By DAVID DERBYSHIRE--The Daily Mail
It sounds like the perfect invention for all those couch potatoes who find even using a remote control just a little too much like hard work.
Scientists have come up with a box that lets television viewers change channels, switch on the DVD player or switch off an irritating presenter with the wave of a hand.
The controller's built-in camera can recognise seven simple hand gestures and work with up to eight different gadgets around the home.
Not only will it be a godsend for lazy viewers, it could also save hours of fruitless scrabbling among the sofa in search of the remote control.
The all-seeing wave controller is the brainchild of Australian engineers Dr Prashan Premaratne and Quang Nguyen.
They believe it could be on sale within three years, ending the frustration involved in finding and using remote controls.
Dr Premaratne, of the University of Wollongong, said: "We all rely on remote controls to manage an increasing number of items including TVs, set-top boxes, DVDs and hi-fis, and the range of goods will continue to increase.
"Apart from the frustration of sometimes mislaying the remote control just when you need it, they do tend to have different sets of commands which have to be mastered.
"People have tried to replace remote controls with voice recognition or glove-based devices but with mixed results."
The device is designed to sit on a shelf or table which has a clear line of sight to the television and the owner.
Its software recognises simple, deliberate hand gestures and then sends the appropriate signal to a universal remote control, designed to work with most makes of television, video recorder, DVD player, hi-fi and digital set-top box.
In tests, published in the Institution of Engineering and Technology's Computer Vision Research Journal, a prototype worked in all kinds of lighting, and at a range of distances.
It was able to switch equipment on and off, alter the volume, change channels, play and stop.
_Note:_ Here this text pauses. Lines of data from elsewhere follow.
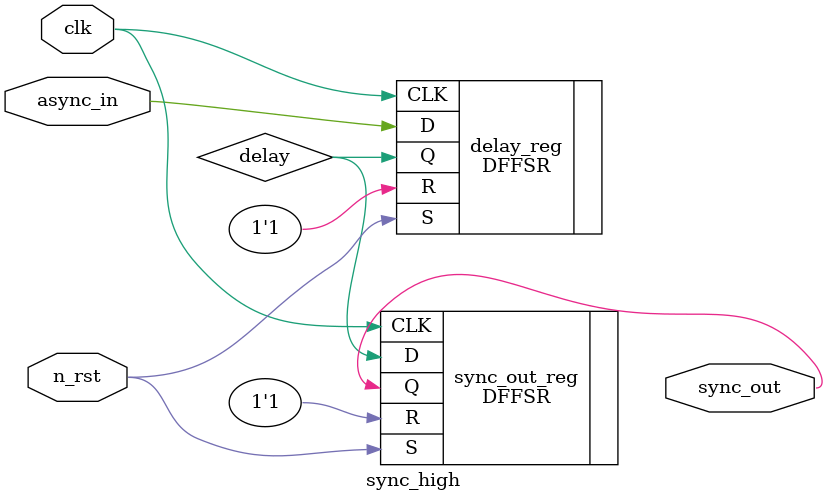
<source format=v>


module sync_high ( clk, n_rst, async_in, sync_out );
  input clk, n_rst, async_in;
  output sync_out;
  wire   delay;

  DFFSR delay_reg ( .D(async_in), .CLK(clk), .R(1'b1), .S(n_rst), .Q(delay) );
  DFFSR sync_out_reg ( .D(delay), .CLK(clk), .R(1'b1), .S(n_rst), .Q(sync_out)
         );
endmodule


</source>
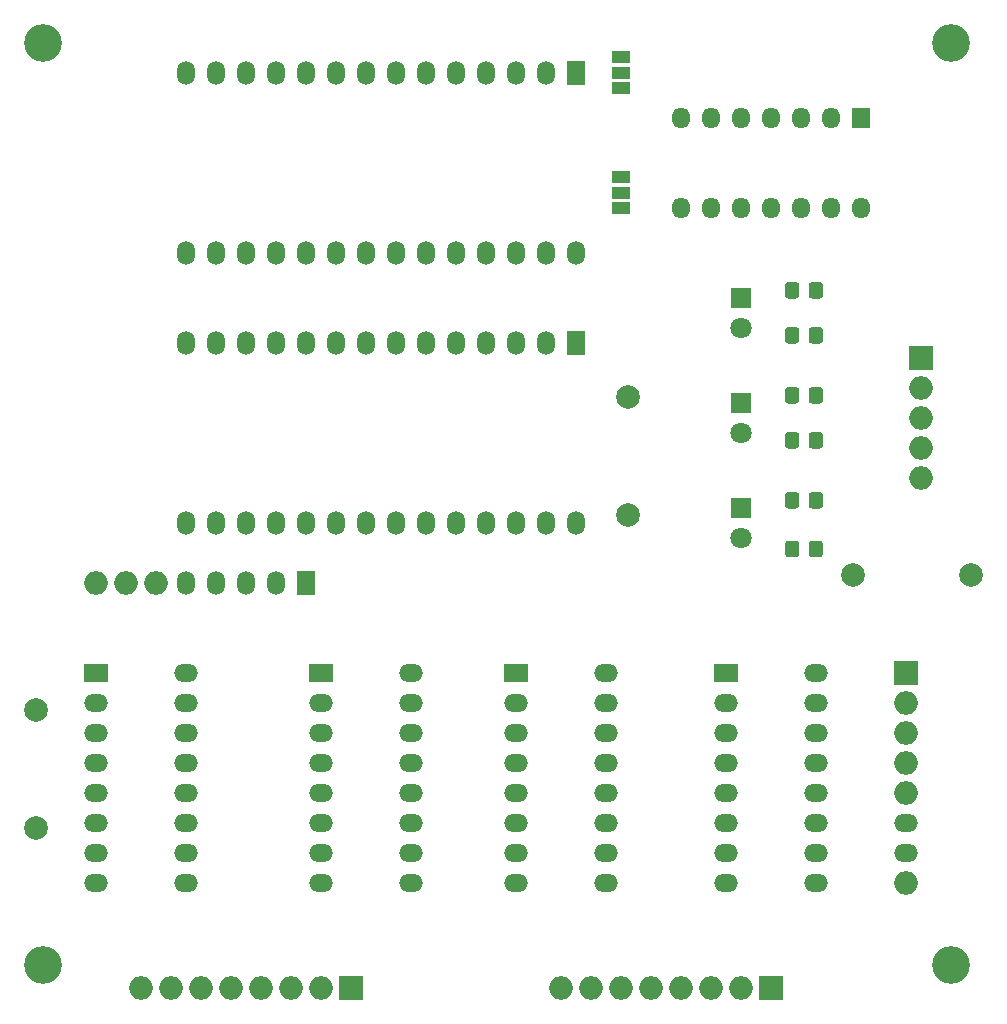
<source format=gbr>
G04 #@! TF.GenerationSoftware,KiCad,Pcbnew,(5.1.8)-1*
G04 #@! TF.CreationDate,2023-07-12T22:57:59+03:00*
G04 #@! TF.ProjectId,RAM,52414d2e-6b69-4636-9164-5f7063625858,rev?*
G04 #@! TF.SameCoordinates,PX9b0780PY9b0780*
G04 #@! TF.FileFunction,Soldermask,Top*
G04 #@! TF.FilePolarity,Negative*
%FSLAX46Y46*%
G04 Gerber Fmt 4.6, Leading zero omitted, Abs format (unit mm)*
G04 Created by KiCad (PCBNEW (5.1.8)-1) date 2023-07-12 22:57:59*
%MOMM*%
%LPD*%
G01*
G04 APERTURE LIST*
%ADD10R,1.500000X1.000000*%
%ADD11C,2.000000*%
%ADD12O,2.000000X2.000000*%
%ADD13R,2.000000X2.000000*%
%ADD14O,1.500000X2.000000*%
%ADD15R,1.500000X2.000000*%
%ADD16C,1.800000*%
%ADD17R,1.800000X1.800000*%
%ADD18C,3.200000*%
%ADD19O,1.500000X1.800000*%
%ADD20R,1.500000X1.800000*%
%ADD21O,2.000000X1.500000*%
%ADD22R,2.000000X1.500000*%
G04 APERTURE END LIST*
D10*
X52705000Y-5050000D03*
X52705000Y-6350000D03*
X52705000Y-7650000D03*
X52705000Y-15210000D03*
X52705000Y-16510000D03*
X52705000Y-17810000D03*
D11*
X53340000Y-33815000D03*
X53340000Y-43815000D03*
X3175000Y-70325000D03*
X3175000Y-60325000D03*
D12*
X78105000Y-40640000D03*
X78105000Y-38100000D03*
X78105000Y-35560000D03*
X78105000Y-33020000D03*
D13*
X78105000Y-30480000D03*
D12*
X8255000Y-49530000D03*
X10795000Y-49530000D03*
X13335000Y-49530000D03*
D14*
X15875000Y-49530000D03*
X18415000Y-49530000D03*
X20955000Y-49530000D03*
X23495000Y-49530000D03*
D15*
X26035000Y-49530000D03*
D12*
X47625000Y-83820000D03*
X50165000Y-83820000D03*
X52705000Y-83820000D03*
X55245000Y-83820000D03*
X57785000Y-83820000D03*
X60325000Y-83820000D03*
X62865000Y-83820000D03*
D13*
X65405000Y-83820000D03*
D12*
X12065000Y-83820000D03*
X14605000Y-83820000D03*
X17145000Y-83820000D03*
X19685000Y-83820000D03*
X22225000Y-83820000D03*
X24765000Y-83820000D03*
X27305000Y-83820000D03*
D13*
X29845000Y-83820000D03*
D16*
X62865000Y-45720000D03*
D17*
X62865000Y-43180000D03*
D16*
X62865000Y-36830000D03*
D17*
X62865000Y-34290000D03*
D16*
X62865000Y-27940000D03*
D17*
X62865000Y-25400000D03*
D18*
X80645000Y-81915000D03*
X80645000Y-3810000D03*
X3810000Y-81915000D03*
X3810000Y-3810000D03*
D14*
X48895000Y-21590000D03*
X15875000Y-6350000D03*
X46355000Y-21590000D03*
X18415000Y-6350000D03*
X43815000Y-21590000D03*
X20955000Y-6350000D03*
X41275000Y-21590000D03*
X23495000Y-6350000D03*
X38735000Y-21590000D03*
X26035000Y-6350000D03*
X36195000Y-21590000D03*
X28575000Y-6350000D03*
X33655000Y-21590000D03*
X31115000Y-6350000D03*
X31115000Y-21590000D03*
X33655000Y-6350000D03*
X28575000Y-21590000D03*
X36195000Y-6350000D03*
X26035000Y-21590000D03*
X38735000Y-6350000D03*
X23495000Y-21590000D03*
X41275000Y-6350000D03*
X20955000Y-21590000D03*
X43815000Y-6350000D03*
X18415000Y-21590000D03*
X46355000Y-6350000D03*
X15875000Y-21590000D03*
D15*
X48895000Y-6350000D03*
D19*
X73025000Y-17780000D03*
X57785000Y-10160000D03*
X70485000Y-17780000D03*
X60325000Y-10160000D03*
X67945000Y-17780000D03*
X62865000Y-10160000D03*
X65405000Y-17780000D03*
X65405000Y-10160000D03*
X62865000Y-17780000D03*
X67945000Y-10160000D03*
X60325000Y-17780000D03*
X70485000Y-10160000D03*
X57785000Y-17780000D03*
D20*
X73025000Y-10160000D03*
D11*
X82390000Y-48895000D03*
X72390000Y-48895000D03*
D12*
X76835000Y-74930000D03*
D21*
X76835000Y-72390000D03*
X76835000Y-69850000D03*
D12*
X76835000Y-67310000D03*
X76835000Y-64770000D03*
X76835000Y-62230000D03*
X76835000Y-59690000D03*
D13*
X76835000Y-57150000D03*
G36*
G01*
X67815000Y-28124999D02*
X67815000Y-29025001D01*
G75*
G02*
X67565001Y-29275000I-249999J0D01*
G01*
X66864999Y-29275000D01*
G75*
G02*
X66615000Y-29025001I0J249999D01*
G01*
X66615000Y-28124999D01*
G75*
G02*
X66864999Y-27875000I249999J0D01*
G01*
X67565001Y-27875000D01*
G75*
G02*
X67815000Y-28124999I0J-249999D01*
G01*
G37*
G36*
G01*
X69815000Y-28124999D02*
X69815000Y-29025001D01*
G75*
G02*
X69565001Y-29275000I-249999J0D01*
G01*
X68864999Y-29275000D01*
G75*
G02*
X68615000Y-29025001I0J249999D01*
G01*
X68615000Y-28124999D01*
G75*
G02*
X68864999Y-27875000I249999J0D01*
G01*
X69565001Y-27875000D01*
G75*
G02*
X69815000Y-28124999I0J-249999D01*
G01*
G37*
G36*
G01*
X69815000Y-37014999D02*
X69815000Y-37915001D01*
G75*
G02*
X69565001Y-38165000I-249999J0D01*
G01*
X68864999Y-38165000D01*
G75*
G02*
X68615000Y-37915001I0J249999D01*
G01*
X68615000Y-37014999D01*
G75*
G02*
X68864999Y-36765000I249999J0D01*
G01*
X69565001Y-36765000D01*
G75*
G02*
X69815000Y-37014999I0J-249999D01*
G01*
G37*
G36*
G01*
X67815000Y-37014999D02*
X67815000Y-37915001D01*
G75*
G02*
X67565001Y-38165000I-249999J0D01*
G01*
X66864999Y-38165000D01*
G75*
G02*
X66615000Y-37915001I0J249999D01*
G01*
X66615000Y-37014999D01*
G75*
G02*
X66864999Y-36765000I249999J0D01*
G01*
X67565001Y-36765000D01*
G75*
G02*
X67815000Y-37014999I0J-249999D01*
G01*
G37*
G36*
G01*
X67815000Y-46222499D02*
X67815000Y-47122501D01*
G75*
G02*
X67565001Y-47372500I-249999J0D01*
G01*
X66864999Y-47372500D01*
G75*
G02*
X66615000Y-47122501I0J249999D01*
G01*
X66615000Y-46222499D01*
G75*
G02*
X66864999Y-45972500I249999J0D01*
G01*
X67565001Y-45972500D01*
G75*
G02*
X67815000Y-46222499I0J-249999D01*
G01*
G37*
G36*
G01*
X69815000Y-46222499D02*
X69815000Y-47122501D01*
G75*
G02*
X69565001Y-47372500I-249999J0D01*
G01*
X68864999Y-47372500D01*
G75*
G02*
X68615000Y-47122501I0J249999D01*
G01*
X68615000Y-46222499D01*
G75*
G02*
X68864999Y-45972500I249999J0D01*
G01*
X69565001Y-45972500D01*
G75*
G02*
X69815000Y-46222499I0J-249999D01*
G01*
G37*
D22*
X8255000Y-57150000D03*
D21*
X15875000Y-74930000D03*
X8255000Y-59690000D03*
X15875000Y-72390000D03*
X8255000Y-62230000D03*
X15875000Y-69850000D03*
X8255000Y-64770000D03*
X15875000Y-67310000D03*
X8255000Y-67310000D03*
X15875000Y-64770000D03*
X8255000Y-69850000D03*
X15875000Y-62230000D03*
X8255000Y-72390000D03*
X15875000Y-59690000D03*
X8255000Y-74930000D03*
X15875000Y-57150000D03*
D15*
X48895000Y-29210000D03*
D14*
X15875000Y-44450000D03*
X46355000Y-29210000D03*
X18415000Y-44450000D03*
X43815000Y-29210000D03*
X20955000Y-44450000D03*
X41275000Y-29210000D03*
X23495000Y-44450000D03*
X38735000Y-29210000D03*
X26035000Y-44450000D03*
X36195000Y-29210000D03*
X28575000Y-44450000D03*
X33655000Y-29210000D03*
X31115000Y-44450000D03*
X31115000Y-29210000D03*
X33655000Y-44450000D03*
X28575000Y-29210000D03*
X36195000Y-44450000D03*
X26035000Y-29210000D03*
X38735000Y-44450000D03*
X23495000Y-29210000D03*
X41275000Y-44450000D03*
X20955000Y-29210000D03*
X43815000Y-44450000D03*
X18415000Y-29210000D03*
X46355000Y-44450000D03*
X15875000Y-29210000D03*
X48895000Y-44450000D03*
D21*
X34925000Y-57150000D03*
X27305000Y-74930000D03*
X34925000Y-59690000D03*
X27305000Y-72390000D03*
X34925000Y-62230000D03*
X27305000Y-69850000D03*
X34925000Y-64770000D03*
X27305000Y-67310000D03*
X34925000Y-67310000D03*
X27305000Y-64770000D03*
X34925000Y-69850000D03*
X27305000Y-62230000D03*
X34925000Y-72390000D03*
X27305000Y-59690000D03*
X34925000Y-74930000D03*
D22*
X27305000Y-57150000D03*
X43815000Y-57150000D03*
D21*
X51435000Y-74930000D03*
X43815000Y-59690000D03*
X51435000Y-72390000D03*
X43815000Y-62230000D03*
X51435000Y-69850000D03*
X43815000Y-64770000D03*
X51435000Y-67310000D03*
X43815000Y-67310000D03*
X51435000Y-64770000D03*
X43815000Y-69850000D03*
X51435000Y-62230000D03*
X43815000Y-72390000D03*
X51435000Y-59690000D03*
X43815000Y-74930000D03*
X51435000Y-57150000D03*
X69215000Y-57150000D03*
X61595000Y-74930000D03*
X69215000Y-59690000D03*
X61595000Y-72390000D03*
X69215000Y-62230000D03*
X61595000Y-69850000D03*
X69215000Y-64770000D03*
X61595000Y-67310000D03*
X69215000Y-67310000D03*
X61595000Y-64770000D03*
X69215000Y-69850000D03*
X61595000Y-62230000D03*
X69215000Y-72390000D03*
X61595000Y-59690000D03*
X69215000Y-74930000D03*
D22*
X61595000Y-57150000D03*
G36*
G01*
X69815000Y-24314999D02*
X69815000Y-25215001D01*
G75*
G02*
X69565001Y-25465000I-249999J0D01*
G01*
X68864999Y-25465000D01*
G75*
G02*
X68615000Y-25215001I0J249999D01*
G01*
X68615000Y-24314999D01*
G75*
G02*
X68864999Y-24065000I249999J0D01*
G01*
X69565001Y-24065000D01*
G75*
G02*
X69815000Y-24314999I0J-249999D01*
G01*
G37*
G36*
G01*
X67815000Y-24314999D02*
X67815000Y-25215001D01*
G75*
G02*
X67565001Y-25465000I-249999J0D01*
G01*
X66864999Y-25465000D01*
G75*
G02*
X66615000Y-25215001I0J249999D01*
G01*
X66615000Y-24314999D01*
G75*
G02*
X66864999Y-24065000I249999J0D01*
G01*
X67565001Y-24065000D01*
G75*
G02*
X67815000Y-24314999I0J-249999D01*
G01*
G37*
G36*
G01*
X67815000Y-33204999D02*
X67815000Y-34105001D01*
G75*
G02*
X67565001Y-34355000I-249999J0D01*
G01*
X66864999Y-34355000D01*
G75*
G02*
X66615000Y-34105001I0J249999D01*
G01*
X66615000Y-33204999D01*
G75*
G02*
X66864999Y-32955000I249999J0D01*
G01*
X67565001Y-32955000D01*
G75*
G02*
X67815000Y-33204999I0J-249999D01*
G01*
G37*
G36*
G01*
X69815000Y-33204999D02*
X69815000Y-34105001D01*
G75*
G02*
X69565001Y-34355000I-249999J0D01*
G01*
X68864999Y-34355000D01*
G75*
G02*
X68615000Y-34105001I0J249999D01*
G01*
X68615000Y-33204999D01*
G75*
G02*
X68864999Y-32955000I249999J0D01*
G01*
X69565001Y-32955000D01*
G75*
G02*
X69815000Y-33204999I0J-249999D01*
G01*
G37*
G36*
G01*
X69815000Y-42094999D02*
X69815000Y-42995001D01*
G75*
G02*
X69565001Y-43245000I-249999J0D01*
G01*
X68864999Y-43245000D01*
G75*
G02*
X68615000Y-42995001I0J249999D01*
G01*
X68615000Y-42094999D01*
G75*
G02*
X68864999Y-41845000I249999J0D01*
G01*
X69565001Y-41845000D01*
G75*
G02*
X69815000Y-42094999I0J-249999D01*
G01*
G37*
G36*
G01*
X67815000Y-42094999D02*
X67815000Y-42995001D01*
G75*
G02*
X67565001Y-43245000I-249999J0D01*
G01*
X66864999Y-43245000D01*
G75*
G02*
X66615000Y-42995001I0J249999D01*
G01*
X66615000Y-42094999D01*
G75*
G02*
X66864999Y-41845000I249999J0D01*
G01*
X67565001Y-41845000D01*
G75*
G02*
X67815000Y-42094999I0J-249999D01*
G01*
G37*
M02*

</source>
Dr Premaratne says anyone can learn the gestures within five minutes.
One is used to tell the device which item you want to switch on or adjust.
A clenched fist means "start", an outstretched hand with closed fingers means "power on", a thumbs-up sign means "up" and a sideways victory sign means "channel".
Crucially for anyone with small children, pets or gesticulating family members, the software can distinguish between real commands and unintentional gestures. The team has started work on making the gadget small enough to be built in to televisions or other devices.
They also want to adapt it for use with computer games consoles. Dr Premaratne said: "Normal game consoles rely on pressing series of buttons to get commands.
"Hand gestures can replace those button presses and the gaming experience will be truly revolutionized."